→ REQUIREMENT: Please condense the paragraph beginning "The Property was acquired" in the judgment excerpt below into a short bulleted list that keeps its main facts.

→ EXCERPT PROVIDED:
___
Was an agreement made to vary the SPA by transferring beneficial ownership of the Property to Mr Mamistvalov or his appointee in return for an extension of the time under the SPA for Mr Elias’s company, Weightspace Company Ltd (“WCL”), to enforce and recover the full value of the arbitration award (“SPA variation”)?
If not, on what basis was ownership of the share in Soda transferred by Mr Elias to Mr Mamistvalov on 25 June 2019?
Was an agreement made by Mr Elias and Mr Mamistvalov on 18 July 2019 to re-transfer the share in Soda to Mr Elias in return for the shares in WCL being transferred to Mr Mamistvalov (“the swap agreement”)?
If so, did Mr Elias and Mr Mamistvalov then subsequently agree to unwind the swap agreement, leaving in place the previous arrangement, whatever it was, or subsequently agree different terms?
Although these are the main issues to be resolved, there is a multiplicity of other issues and factual disputes, some of which have a bearing on the determination of the main issues.
There is however a broad factual context that is not in dispute, either because the parties’ evidence demonstrates that it is agreed or because documents that are not disputed, such as the transcripts of telephone conversations and email communications between them, establish the facts. It is necessary to set out the context that is not in dispute in some detail in the next part of this judgment. I will indicate where the important disputes of fact arise.
Undisputed Factual Context
The Property was acquired in the name of Royley Holdings Corporation (“Royley”), a BVI company, in February 2002 for £265,000, with the aid of a bank loan of £150,000 secured on the Property. It was purchased from the trust of the Ohel David Eastern Jewry Congregation, of which Mr Elias and his father were trustees. Royley had an off-shore corporate director and shareholder, who nominally held the share on trust for Mrs Cissy Levi, Mr Elias’s mother-in-law.
The other trustees were unhappy that Property had been sold to Royley. A local Rabbi, Abraham Levy, was also opposed to the purchase by Royley.
___
→ SUPPLIED DATA:
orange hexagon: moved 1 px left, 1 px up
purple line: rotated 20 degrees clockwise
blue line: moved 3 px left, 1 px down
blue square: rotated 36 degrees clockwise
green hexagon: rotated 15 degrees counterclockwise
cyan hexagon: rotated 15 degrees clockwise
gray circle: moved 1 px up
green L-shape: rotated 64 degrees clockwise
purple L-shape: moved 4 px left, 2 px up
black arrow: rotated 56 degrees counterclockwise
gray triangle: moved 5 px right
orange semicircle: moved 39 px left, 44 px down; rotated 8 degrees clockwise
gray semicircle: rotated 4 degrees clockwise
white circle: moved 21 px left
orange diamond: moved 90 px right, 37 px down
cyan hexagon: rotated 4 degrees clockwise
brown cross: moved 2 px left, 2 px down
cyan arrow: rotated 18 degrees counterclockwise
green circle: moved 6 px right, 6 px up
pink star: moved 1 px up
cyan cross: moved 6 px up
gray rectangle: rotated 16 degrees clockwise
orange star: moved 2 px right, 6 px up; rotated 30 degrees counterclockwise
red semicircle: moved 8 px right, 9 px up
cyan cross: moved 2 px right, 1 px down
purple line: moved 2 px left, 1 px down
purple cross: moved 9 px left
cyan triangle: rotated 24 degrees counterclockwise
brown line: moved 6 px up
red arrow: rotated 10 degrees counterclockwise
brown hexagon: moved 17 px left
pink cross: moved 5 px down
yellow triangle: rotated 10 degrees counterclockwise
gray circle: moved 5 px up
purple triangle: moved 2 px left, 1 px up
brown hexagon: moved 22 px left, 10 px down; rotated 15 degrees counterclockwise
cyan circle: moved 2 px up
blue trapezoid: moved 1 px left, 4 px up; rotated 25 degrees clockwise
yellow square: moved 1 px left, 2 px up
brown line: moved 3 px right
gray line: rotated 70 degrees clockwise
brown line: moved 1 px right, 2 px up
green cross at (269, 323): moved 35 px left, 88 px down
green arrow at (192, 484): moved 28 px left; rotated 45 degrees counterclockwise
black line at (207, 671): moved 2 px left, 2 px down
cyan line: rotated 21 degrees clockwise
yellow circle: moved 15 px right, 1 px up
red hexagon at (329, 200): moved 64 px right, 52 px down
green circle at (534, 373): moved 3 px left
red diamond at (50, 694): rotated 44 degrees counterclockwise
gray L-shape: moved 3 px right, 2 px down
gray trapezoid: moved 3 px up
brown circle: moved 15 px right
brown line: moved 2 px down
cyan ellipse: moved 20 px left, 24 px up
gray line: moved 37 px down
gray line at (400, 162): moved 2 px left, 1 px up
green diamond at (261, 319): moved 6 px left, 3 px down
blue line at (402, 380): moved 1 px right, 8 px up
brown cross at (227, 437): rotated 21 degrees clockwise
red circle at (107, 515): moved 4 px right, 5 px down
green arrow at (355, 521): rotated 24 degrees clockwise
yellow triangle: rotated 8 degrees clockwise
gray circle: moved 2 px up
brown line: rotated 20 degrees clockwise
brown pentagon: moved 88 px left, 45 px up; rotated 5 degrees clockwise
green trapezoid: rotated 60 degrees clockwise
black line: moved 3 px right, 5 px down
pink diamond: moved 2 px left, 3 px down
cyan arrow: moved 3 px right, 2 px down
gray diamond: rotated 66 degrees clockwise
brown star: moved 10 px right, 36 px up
___
→ RESPONSE TO THE TASK:
- Royley Holdings Corporation ("Royley"), a BVI company, acquired the Property in February 2002 for £265,000.
- A £150,000 bank loan secured on the Property helped fund the purchase.
- The seller was the trust of the Ohel David Eastern Jewry Congregation, whose trustees included Mr Elias and his father.
- Royley had an off-shore corporate director and shareholder, who nominally held the share on trust for Mrs Cissy Levi, Mr Elias's mother-in-law.